NEW YORK (TheStreet) -- If you've been oblivious to changes in the router world, attractive new technology recently hit the market.
But do you stream heavy high-definition video to your living room? If not, you may not need to spring for the latest -- and most expensive -- routers.
A wireless router's job is to share the home's Internet service with every wired and wireless gadget in the house. Bells and whistles will cost extra.

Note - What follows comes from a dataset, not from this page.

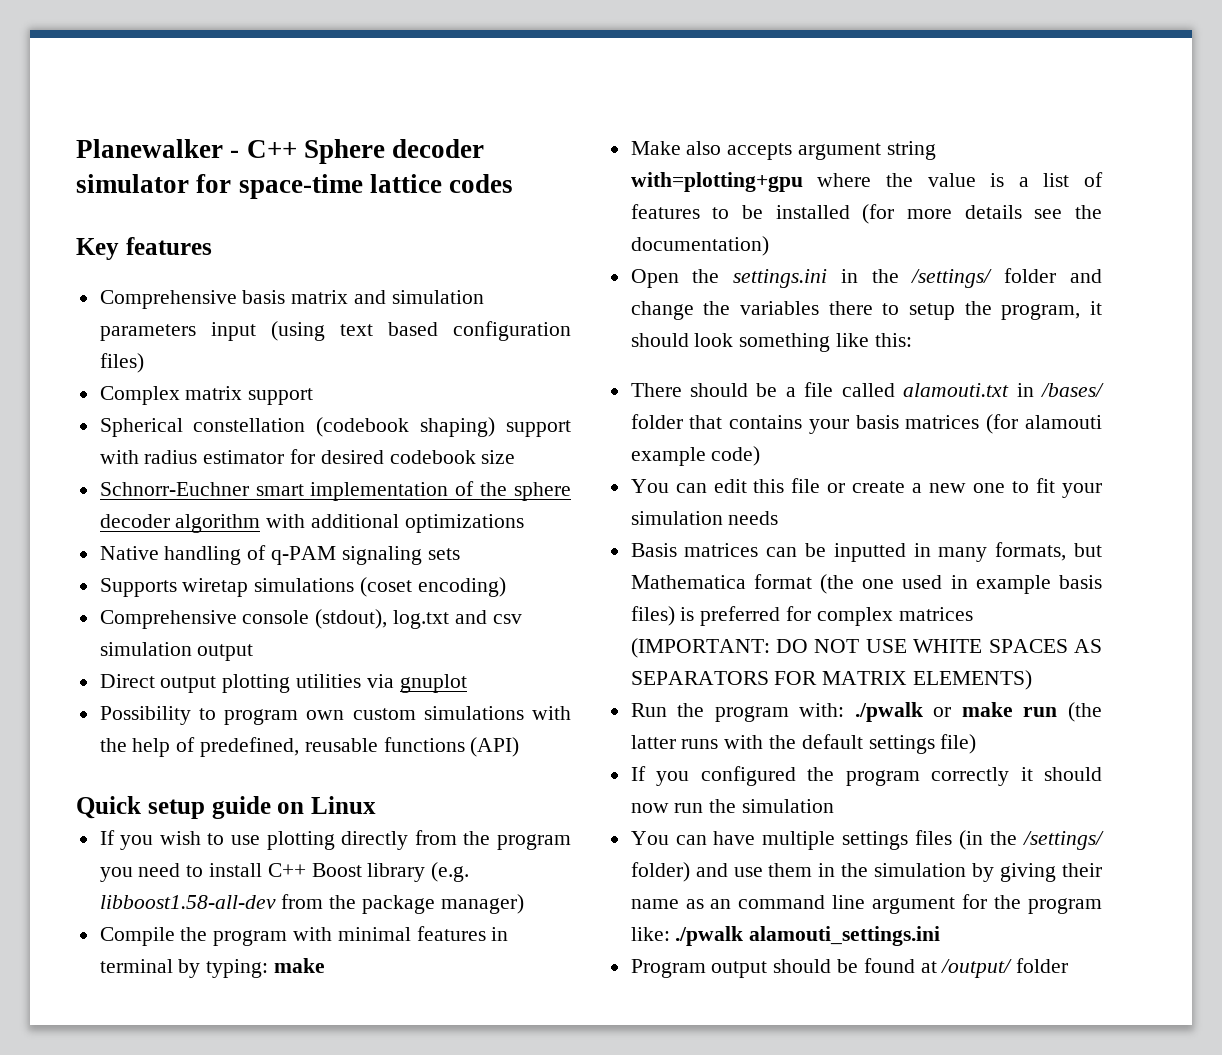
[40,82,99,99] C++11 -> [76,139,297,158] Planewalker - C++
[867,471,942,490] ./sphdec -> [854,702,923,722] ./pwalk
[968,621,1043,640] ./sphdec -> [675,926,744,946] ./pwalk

The latest technology can be pricey. The newest AC routers, for example, cost at least $150.Sometimes, though, you're just paying extra for a name or reputation. Apple's (AAPL) AirPort Extreme Base Station, which lacks the latest Wi-Fi technology, costs $179. Anything from a simplified setup to the fastest speeds available will cost you. Need to prioritize devices (like a gaming device that can't afford lags)? Don't want to watch a high-def video stream in spurts? Those features will cost a bit extra. But for those who'd rather not spend more than $30 or $50 for a home router, the good news is that features that once cost a premium are included in basic models. Wi-Fi Protected Access II, or WPA2, is still one of the best ways to secure the home network, and it's pretty much standard on all routers (higher-priced ones may offer easier configuration). And don't count out older models. Some of the current best-selling Wireless N routers, which have been out for three years, are a steal, at less than $40. (See this article if you have an older router: "Prolonging the Life of a Wireless Router.") If you're new to routers or your current router just died (see "When the Home's Most Important Internet Device Fails"), the best way to figure out whether you would benefit from splurging is to ask yourself whether you'd use the added features of the higher-priced routers offer: 802.11ac: This is the latest and greatest, promising wireless speeds so fast that streaming high-definition video to your HDTV will be a pleasant -- and watchable -- experience. This wireless-gigabit technology is so new, the engineers working on the technical standard have yet to finalize AC, which is expected in 2013. But manufacturers have already jumped ahead to offer "draft AC" products, and the latest is out this week from Cisco's (CSCO) Linksys division. Don't count out AC's "pending" status if you're in the market for a new router. This happened before with Wi-Fi technologies of G and N. For the most part, those "draft" routers required only software updates. Price of AC routers: $150 and up.